● Task details:
Rewrite the paragraph that begins "From a business perspective" in the article on agencies and data ownership as a short bulleted list that keeps its main facts.

*** Opening Passage ***

The Agencies, Neutrality, and Data Ownership
August 16th, 2018 | Ratko Vidakovic, Founder, AdProfs
Last month, it was announced that global agency Interpublic Group (IPG) acquired Acxiom Marketing Solutions (AMS) for $2.3 billion in cash. It’s worth noting that AMS is only one part of the Acxiom business. The other part is LiveRamp, which was not included in the deal and will remain independent. (The LiveRamp business handles data onboarding and identity matching to build custom audiences segments from offline CRM data.)
By acquiring AMS, IPG plans to offer more services around data strategy and management. The deal also means IPG will be getting into the business of data sales, which raises some important questions for brand marketers.
Fee pressure in the agency world, among other factors, make it a challenging business. This forces many agencies to look for ways to diversify revenue. That’s why a company like IPG would want to get into more profitable businesses like data management and sales.
From a business perspective, the margin on data is phenomenal, and it scales very well, so it’s a highly lucrative product compared to straight services. Audience data is a reusable asset that can continue to be sold as long as there are buyers. In many cases, the cost can be higher than the media itself.
To be sure, though, there are many questions and concerns around the quality of third-party audience data. There was recently a research paper out of the Melbourne School of Business that found third-party audience data to be “often inaccurate.”

*** Closing Passage ***
*** Opening Records supplied ***

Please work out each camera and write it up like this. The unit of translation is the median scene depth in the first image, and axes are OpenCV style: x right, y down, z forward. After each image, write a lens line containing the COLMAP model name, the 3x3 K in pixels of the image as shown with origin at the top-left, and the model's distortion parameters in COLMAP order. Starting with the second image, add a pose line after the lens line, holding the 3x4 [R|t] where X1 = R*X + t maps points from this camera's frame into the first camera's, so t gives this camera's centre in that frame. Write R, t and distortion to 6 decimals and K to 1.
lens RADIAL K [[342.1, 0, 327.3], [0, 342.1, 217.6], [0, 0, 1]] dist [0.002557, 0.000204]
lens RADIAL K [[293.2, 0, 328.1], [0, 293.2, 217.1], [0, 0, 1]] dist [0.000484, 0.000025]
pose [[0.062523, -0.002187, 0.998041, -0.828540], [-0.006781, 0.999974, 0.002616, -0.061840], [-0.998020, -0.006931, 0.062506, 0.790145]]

*** Closing Records supplied ***
*** Opening Records supplied ***

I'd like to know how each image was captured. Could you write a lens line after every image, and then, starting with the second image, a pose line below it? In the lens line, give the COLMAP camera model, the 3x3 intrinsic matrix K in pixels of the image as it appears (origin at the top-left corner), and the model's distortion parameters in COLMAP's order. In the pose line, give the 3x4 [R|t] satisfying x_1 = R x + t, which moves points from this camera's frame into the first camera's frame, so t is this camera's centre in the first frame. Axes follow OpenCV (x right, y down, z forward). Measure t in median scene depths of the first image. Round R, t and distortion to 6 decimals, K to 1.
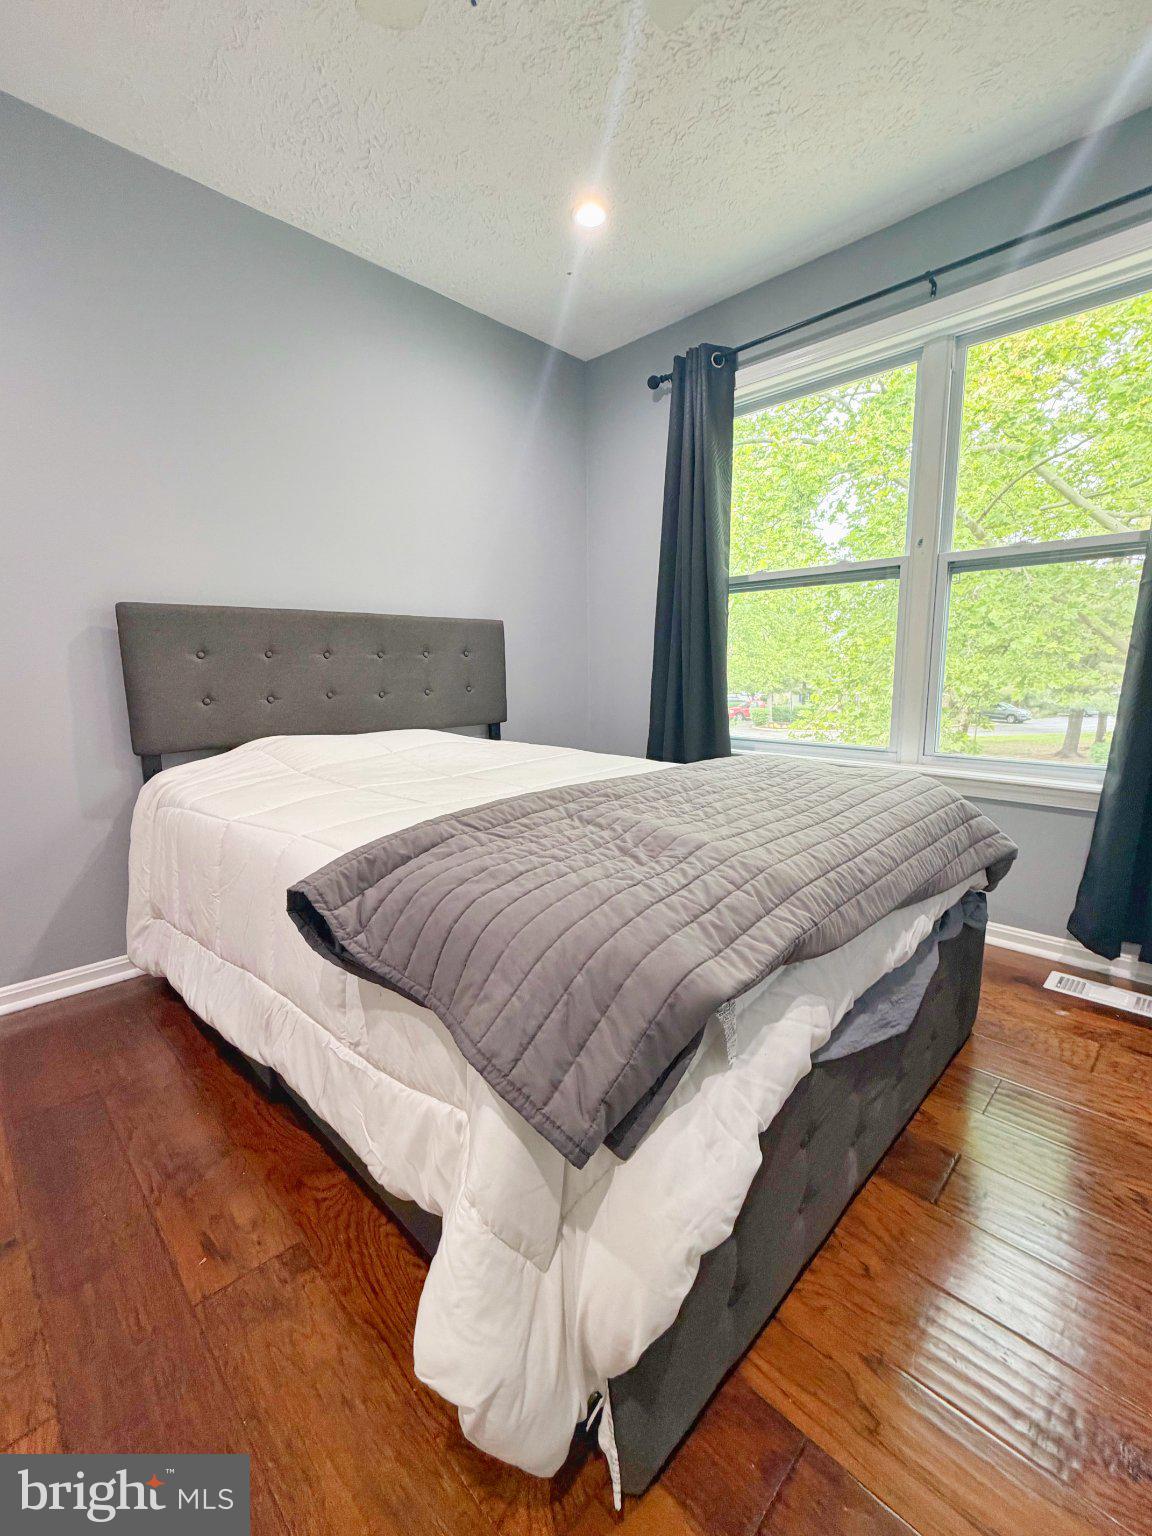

*** Closing Records supplied ***

● Problem solution:
- Data has phenomenal margins and scales very well, so it is far more lucrative than straight services.
- Audience data is a reusable asset that can keep being sold as long as there are buyers.
- In many cases, its cost can be higher than that of the media itself.